§ **YOUR ASSIGNMENT**:
Set out as a numbered list the lines of the entries starting at the line containing "contact avec deux" and ending at the line containing "23 września, 2013", with blank lines omitted. Leave the pictures out of the answer.

EXERCISE MATERIAL Block Start

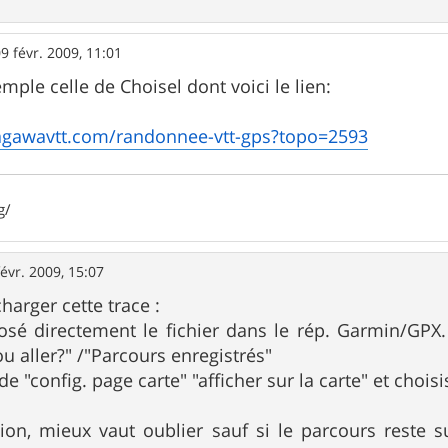
9 févr. 2009, 11:01
mple celle de Choisel dont voici le lien:
agawavtt.com/randonnee-vtt-gps?topo=2593
g/
févr. 2009, 15:07
charger cette trace :
posé directement le fichier dans le rép. Garmin/GPX.
u aller?" /"Parcours enregistrés"
e "config. page carte" "afficher sur la carte" et chois
tion, mieux vaut oublier sauf si le parcours reste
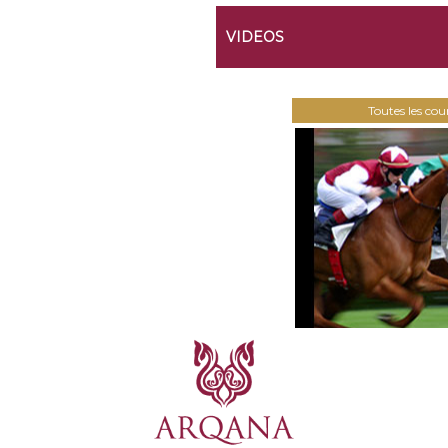
VIDEOS
Toutes les co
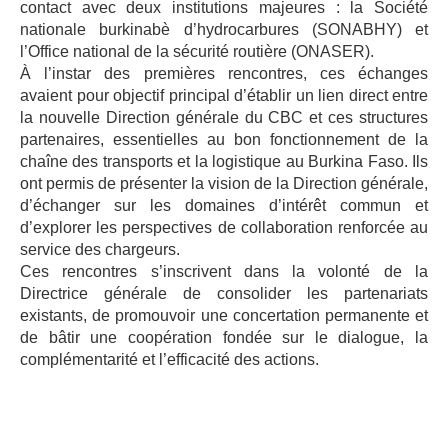
contact avec deux institutions majeures : la Société
nationale burkinabè d’hydrocarbures (SONABHY) et
l’Office national de la sécurité routière (ONASER).
À l’instar des premières rencontres, ces échanges
avaient pour objectif principal d’établir un lien direct entre
la nouvelle Direction générale du CBC et ces structures
partenaires, essentielles au bon fonctionnement de la
chaîne des transports et la logistique au Burkina Faso. Ils
ont permis de présenter la vision de la Direction générale,
d’échanger sur les domaines d’intérêt commun et
d’explorer les perspectives de collaboration renforcée au
service des chargeurs.
Ces rencontres s’inscrivent dans la volonté de la
Directrice générale de consolider les partenariats
existants, de promouvoir une concertation permanente et
de bâtir une coopération fondée sur le dialogue, la
complémentarité et l’efficacité des actions.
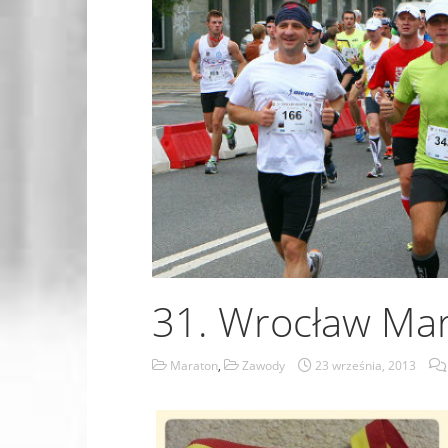
31. Wrocław Ma
Maraton
,
Zawody
23 września, 2013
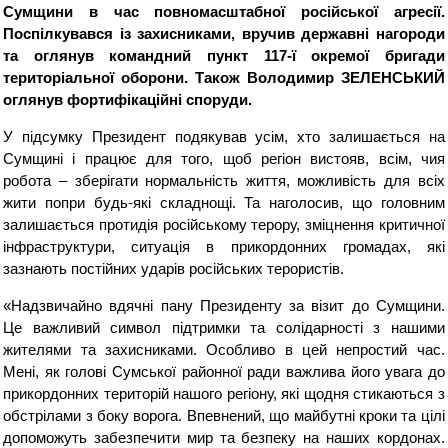
Сумщини в час повномасштабної російської агресії.
Поспілкувався із захисниками, вручив державні нагороди
та оглянув командний пункт 117-ї окремої бригади
територіальної оборони. Також Володимир ЗЕЛЕНСЬКИЙ
оглянув фортифікаційні споруди.
У підсумку Президент подякував усім, хто залишається на
Сумщині і працює для того, щоб регіон вистояв, всім, чия
робота – зберігати нормальність життя, можливість для всіх
жити попри будь-які складнощі. Та наголосив, що головним
залишається протидія російському терору, зміцнення критичної
інфраструктури, ситуація в прикордонних громадах, які
зазнають постійних ударів російських терористів.
«Надзвичайно вдячні пану Президенту за візит до Сумщини.
Це важливий символ підтримки та солідарності з нашими
жителями та захисниками. Особливо в цей непростий час.
Мені, як голові Сумської районної ради важлива його увага до
прикордонних територій нашого регіону, які щодня стикаються з
обстрілами з боку ворога. Впевнений, що майбутні кроки та цілі
допоможуть забезпечити мир та безпеку на наших кордонах.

EXERCISE MATERIAL Block End

§ **RESPONSE TO THE EXERCISE**:
1. contact avec deux institutions majeures : la Société
2. nationale burkinabè d’hydrocarbures (SONABHY) et
3. l’Office national de la sécurité routière (ONASER).
4. À l’instar des premières rencontres, ces échanges
5. avaient pour objectif principal d’établir un lien direct entre
6. la nouvelle Direction générale du CBC et ces structures
7. partenaires, essentielles au bon fonctionnement de la
8. chaîne des transports et la logistique au Burkina Faso. Ils
9. ont permis de présenter la vision de la Direction générale,
10. d’échanger sur les domaines d’intérêt commun et
11. d’explorer les perspectives de collaboration renforcée au
12. service des chargeurs.
13. Ces rencontres s’inscrivent dans la volonté de la
14. Directrice générale de consolider les partenariats
15. existants, de promouvoir une concertation permanente et
16. de bâtir une coopération fondée sur le dialogue, la
17. complémentarité et l’efficacité des actions.
18. 31. Wrocław Ma
19. Maraton
20. ,
21. Zawody
22. 23 września, 2013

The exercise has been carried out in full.